## Data section

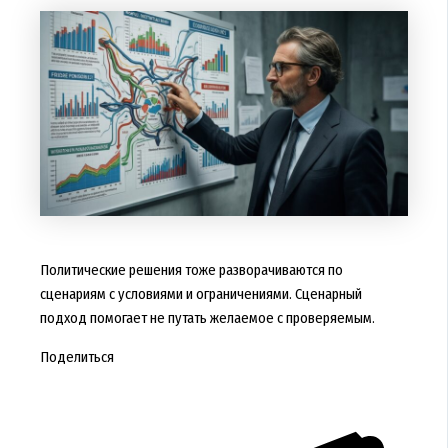
Политические решения тоже разворачиваются по
сценариям с условиями и ограничениями. Сценарный
подход помогает не путать желаемое с проверяемым.
Поделиться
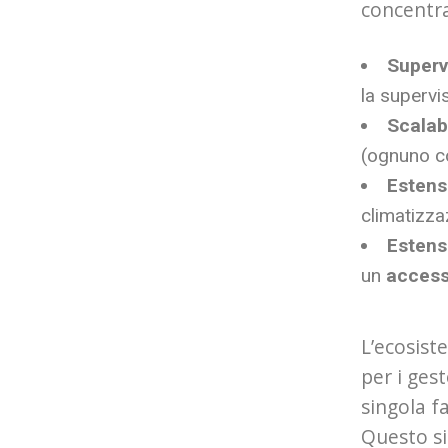
concentra
Superv
la supervi
Scalabi
(ognuno co
Estens
climatizza
Estens
un
access
L’ecosis
per i gest
singola f
Questo si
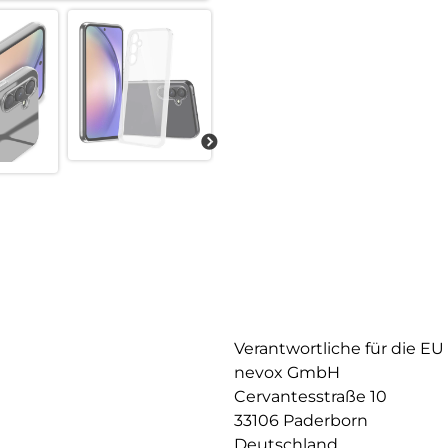
Verantwortliche für die EU
nevox GmbH
Cervantesstraße 10
33106 Paderborn
Deutschland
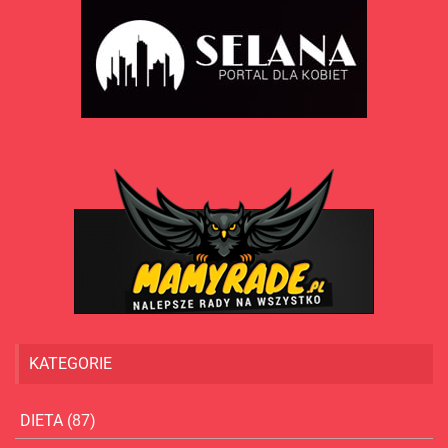
KATEGORIE
DIETA
(87)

## Problem details
Write out every line of text in the data above exactly as given, leaving out the pictures.

## Answer
Политические решения тоже разворачиваются по
сценариям с условиями и ограничениями. Сценарный
подход помогает не путать желаемое с проверяемым.
Поделиться
concentra
Superv
la supervi
Scalabi
(ognuno co
Estens
climatizza
Estens
un
access
L’ecosis
per i gest
singola f
Questo si
Verantwortliche für die EU
nevox GmbH
Cervantesstraße 10
33106 Paderborn
Deutschland
KATEGORIE
DIETA
(87)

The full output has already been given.